Seiring dengan badannya yang mendingin, pikiran Brietta juga menjadi lebih jelas setelah mendengarkan input dari Ignatius.
"Jadi, apa yang seharusnya aku lakukan?" Brietta bertanya untuk meminta jawaban.
"Oh, aku tidak tahu kalau sampai situ," jawab Ignatius cukup antiklimaks. "Perasaan pria yang Kakak sukai itu seperti sebuah kotak tertutup; ada, tetapi tertutup. Saat masih tertutup, Kakak bisa bilang kalau pria itu menyukai sekaligus tidak menyukai Kakak. Namun, kalau sudah dibuka, barulah Kakak bisa lihat apakah pria itu menyukai atau tidak menyukai Kakak. Ya, seperti percobaan 'Kucing Schrödinger' kalau Kakak pernah dengar."
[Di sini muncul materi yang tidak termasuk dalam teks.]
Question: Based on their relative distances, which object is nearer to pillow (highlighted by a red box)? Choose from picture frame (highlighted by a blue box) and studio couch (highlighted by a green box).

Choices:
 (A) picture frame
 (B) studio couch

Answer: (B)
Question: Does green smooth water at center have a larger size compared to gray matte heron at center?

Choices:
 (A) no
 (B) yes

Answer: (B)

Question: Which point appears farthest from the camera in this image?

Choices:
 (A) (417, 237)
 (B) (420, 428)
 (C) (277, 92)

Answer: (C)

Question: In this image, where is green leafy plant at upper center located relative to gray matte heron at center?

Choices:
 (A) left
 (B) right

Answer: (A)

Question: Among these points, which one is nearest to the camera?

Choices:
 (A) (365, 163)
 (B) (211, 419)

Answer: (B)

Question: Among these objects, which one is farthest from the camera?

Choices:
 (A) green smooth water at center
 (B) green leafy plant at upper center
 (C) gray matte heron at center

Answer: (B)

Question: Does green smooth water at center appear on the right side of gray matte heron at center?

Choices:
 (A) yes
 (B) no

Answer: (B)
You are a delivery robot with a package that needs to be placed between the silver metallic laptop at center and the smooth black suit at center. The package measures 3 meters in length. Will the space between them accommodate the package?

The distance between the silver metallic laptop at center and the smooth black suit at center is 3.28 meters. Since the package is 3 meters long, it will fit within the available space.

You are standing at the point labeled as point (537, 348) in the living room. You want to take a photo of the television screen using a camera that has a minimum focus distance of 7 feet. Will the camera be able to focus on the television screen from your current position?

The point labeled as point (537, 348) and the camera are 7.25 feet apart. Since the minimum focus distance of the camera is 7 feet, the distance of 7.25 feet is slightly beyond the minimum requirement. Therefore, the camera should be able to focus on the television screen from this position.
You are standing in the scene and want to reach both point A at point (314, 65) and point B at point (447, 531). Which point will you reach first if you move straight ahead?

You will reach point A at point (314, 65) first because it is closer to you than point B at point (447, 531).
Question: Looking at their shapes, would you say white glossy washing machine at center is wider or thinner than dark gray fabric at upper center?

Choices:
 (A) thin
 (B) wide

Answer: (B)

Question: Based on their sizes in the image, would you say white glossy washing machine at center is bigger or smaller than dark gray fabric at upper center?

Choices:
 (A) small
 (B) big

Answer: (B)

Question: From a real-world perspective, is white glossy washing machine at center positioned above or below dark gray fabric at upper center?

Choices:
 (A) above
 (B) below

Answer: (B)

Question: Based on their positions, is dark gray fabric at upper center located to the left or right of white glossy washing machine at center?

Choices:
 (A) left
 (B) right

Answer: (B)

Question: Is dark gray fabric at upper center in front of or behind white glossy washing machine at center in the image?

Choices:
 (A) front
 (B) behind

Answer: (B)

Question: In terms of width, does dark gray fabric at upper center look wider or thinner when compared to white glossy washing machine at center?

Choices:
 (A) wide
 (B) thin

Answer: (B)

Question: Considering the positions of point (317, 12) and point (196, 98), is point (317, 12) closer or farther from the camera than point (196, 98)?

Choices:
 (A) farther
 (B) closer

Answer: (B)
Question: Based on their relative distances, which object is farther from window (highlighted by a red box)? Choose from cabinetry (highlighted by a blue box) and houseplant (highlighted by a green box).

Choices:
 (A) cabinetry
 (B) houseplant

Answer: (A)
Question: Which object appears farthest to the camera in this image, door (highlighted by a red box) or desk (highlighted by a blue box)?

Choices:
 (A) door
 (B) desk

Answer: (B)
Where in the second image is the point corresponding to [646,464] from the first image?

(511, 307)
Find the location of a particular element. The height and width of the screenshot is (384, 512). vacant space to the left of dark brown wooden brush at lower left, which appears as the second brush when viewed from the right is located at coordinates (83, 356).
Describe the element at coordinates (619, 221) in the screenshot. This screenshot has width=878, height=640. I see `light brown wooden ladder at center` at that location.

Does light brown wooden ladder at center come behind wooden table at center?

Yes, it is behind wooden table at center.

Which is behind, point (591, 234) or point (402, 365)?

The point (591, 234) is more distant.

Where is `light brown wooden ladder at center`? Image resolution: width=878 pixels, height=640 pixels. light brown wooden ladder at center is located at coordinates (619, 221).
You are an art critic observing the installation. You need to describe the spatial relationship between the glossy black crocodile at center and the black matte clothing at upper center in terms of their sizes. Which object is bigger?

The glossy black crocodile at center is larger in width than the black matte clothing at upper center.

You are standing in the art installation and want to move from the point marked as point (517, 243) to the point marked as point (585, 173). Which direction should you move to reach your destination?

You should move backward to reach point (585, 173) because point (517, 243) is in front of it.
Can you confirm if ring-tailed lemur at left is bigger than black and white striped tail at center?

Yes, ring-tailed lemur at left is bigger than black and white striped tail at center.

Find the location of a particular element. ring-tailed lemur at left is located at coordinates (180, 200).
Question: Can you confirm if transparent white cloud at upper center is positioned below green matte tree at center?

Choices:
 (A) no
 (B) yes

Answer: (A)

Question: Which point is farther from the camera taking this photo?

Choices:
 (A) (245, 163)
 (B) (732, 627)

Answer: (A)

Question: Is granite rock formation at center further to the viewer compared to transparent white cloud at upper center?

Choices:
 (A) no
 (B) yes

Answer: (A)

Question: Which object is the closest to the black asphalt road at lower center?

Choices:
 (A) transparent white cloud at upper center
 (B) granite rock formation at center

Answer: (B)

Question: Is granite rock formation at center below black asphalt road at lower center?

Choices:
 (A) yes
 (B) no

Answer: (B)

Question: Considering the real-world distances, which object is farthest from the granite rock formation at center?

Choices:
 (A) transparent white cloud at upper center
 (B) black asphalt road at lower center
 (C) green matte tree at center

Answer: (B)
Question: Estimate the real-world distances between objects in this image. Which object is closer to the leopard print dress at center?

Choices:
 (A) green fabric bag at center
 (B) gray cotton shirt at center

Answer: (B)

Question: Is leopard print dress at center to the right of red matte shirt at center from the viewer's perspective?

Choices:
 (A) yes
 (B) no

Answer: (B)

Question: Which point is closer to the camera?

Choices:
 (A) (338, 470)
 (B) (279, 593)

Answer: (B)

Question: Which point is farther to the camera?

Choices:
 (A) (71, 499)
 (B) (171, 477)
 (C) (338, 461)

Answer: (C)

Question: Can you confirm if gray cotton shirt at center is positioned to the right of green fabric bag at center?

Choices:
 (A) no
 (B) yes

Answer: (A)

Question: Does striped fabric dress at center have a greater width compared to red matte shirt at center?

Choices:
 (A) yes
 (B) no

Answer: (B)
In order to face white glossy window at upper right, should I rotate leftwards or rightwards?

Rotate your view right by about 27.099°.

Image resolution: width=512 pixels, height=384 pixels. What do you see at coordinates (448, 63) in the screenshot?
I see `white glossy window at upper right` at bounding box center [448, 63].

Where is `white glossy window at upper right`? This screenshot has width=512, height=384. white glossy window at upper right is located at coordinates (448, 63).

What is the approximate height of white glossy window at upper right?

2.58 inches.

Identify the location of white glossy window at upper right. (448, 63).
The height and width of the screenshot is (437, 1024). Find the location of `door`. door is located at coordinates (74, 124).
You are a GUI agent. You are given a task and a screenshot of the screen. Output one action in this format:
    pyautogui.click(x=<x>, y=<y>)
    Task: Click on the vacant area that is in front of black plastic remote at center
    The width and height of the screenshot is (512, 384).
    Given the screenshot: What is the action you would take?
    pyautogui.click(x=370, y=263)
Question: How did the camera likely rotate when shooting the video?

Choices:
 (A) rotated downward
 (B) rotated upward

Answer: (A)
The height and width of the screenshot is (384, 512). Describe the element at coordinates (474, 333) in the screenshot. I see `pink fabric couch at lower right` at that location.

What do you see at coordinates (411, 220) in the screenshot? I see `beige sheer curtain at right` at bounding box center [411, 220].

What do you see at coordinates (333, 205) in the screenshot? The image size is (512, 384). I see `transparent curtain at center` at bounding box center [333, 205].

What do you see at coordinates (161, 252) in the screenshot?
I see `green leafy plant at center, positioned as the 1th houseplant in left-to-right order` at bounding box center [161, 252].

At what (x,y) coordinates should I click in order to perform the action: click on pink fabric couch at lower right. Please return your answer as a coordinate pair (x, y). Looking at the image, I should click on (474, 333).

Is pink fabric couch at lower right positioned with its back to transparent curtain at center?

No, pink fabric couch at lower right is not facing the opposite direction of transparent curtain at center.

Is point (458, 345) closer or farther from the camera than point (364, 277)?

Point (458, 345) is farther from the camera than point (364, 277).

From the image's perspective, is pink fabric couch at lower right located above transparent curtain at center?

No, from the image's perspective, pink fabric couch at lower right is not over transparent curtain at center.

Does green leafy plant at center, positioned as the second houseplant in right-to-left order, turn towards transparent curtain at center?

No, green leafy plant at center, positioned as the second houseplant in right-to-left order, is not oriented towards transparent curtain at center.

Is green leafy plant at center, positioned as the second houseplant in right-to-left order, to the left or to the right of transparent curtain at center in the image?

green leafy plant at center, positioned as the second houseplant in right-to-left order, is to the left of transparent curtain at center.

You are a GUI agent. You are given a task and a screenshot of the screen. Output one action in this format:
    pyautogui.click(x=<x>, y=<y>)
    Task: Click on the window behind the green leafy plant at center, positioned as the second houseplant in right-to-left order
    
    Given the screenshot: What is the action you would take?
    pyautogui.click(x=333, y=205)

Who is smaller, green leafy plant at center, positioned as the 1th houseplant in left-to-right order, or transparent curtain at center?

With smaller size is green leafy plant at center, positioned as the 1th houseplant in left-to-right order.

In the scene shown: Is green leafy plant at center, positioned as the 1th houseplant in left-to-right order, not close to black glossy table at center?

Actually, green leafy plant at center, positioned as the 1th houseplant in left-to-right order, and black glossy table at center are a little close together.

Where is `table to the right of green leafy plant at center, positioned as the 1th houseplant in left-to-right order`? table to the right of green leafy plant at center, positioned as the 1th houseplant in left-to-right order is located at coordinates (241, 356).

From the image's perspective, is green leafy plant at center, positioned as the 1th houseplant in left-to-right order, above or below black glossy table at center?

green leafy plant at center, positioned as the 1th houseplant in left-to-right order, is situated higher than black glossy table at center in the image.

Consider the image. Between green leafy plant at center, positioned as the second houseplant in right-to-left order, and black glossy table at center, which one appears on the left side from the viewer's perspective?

"Aku pernah dengar walau aku tidak terlalu paham," kata Brietta. "Namun, setelah dijelaskan olehmu, yah, aku sedikit lebih paham. Berarti, aku harus membuka kotaknya?"
Ignatius menganggukkan kepala. "Bisa dibilang begitu. Well, apa pun yang Kak Brietta temukan saat membuka kotak itu, mungkin tidak semua akan membuat Kak Brietta senang. Bisa jadi, setelah Kakak buka, akan ada masalah baru yang muncul, sesuatu yang lebih buruk, seperti isi kotak Pandora. Dari membuka kotak kucing Schrödringer menjadi membuka kotak Pandora."
Brietta bergidik, bukan karena dinginnya es krim dengan pisang dan wafer yang ia sendok ke mulutnya, melainkan karena perkataan Ignatius. Jantung Brietta mulai berdebar kencang. Entah kapan terakhir kali Brietta merasakan ini lagi.
Akan tetapi, setidaknya, Brietta sudah mendapatkan ilmu pengetahuan baru.
Bertambahnya ilmu pengetahuan Brietta dibarengi dengan berkurangnya es krim pada wadah Brietta dan Ignatius.
Akhirnya, mereka merasa kenyang, dingin, dan puas.
Kepada Ignatius, Brietta bertanya satu pertanyaan terakhir, "Jika yang kubuka adalah kotak Pandora, apa yang sebenarnya akan terjadi? Apa yang harus aku lakukan?"
Ignatius menjawab, "Hadapi, Kak," lalu Ignatius mengangkat bahu. "Mungkin Kak Brietta juga perlu mencari tempat kerja baru sebelum resign dan pindah."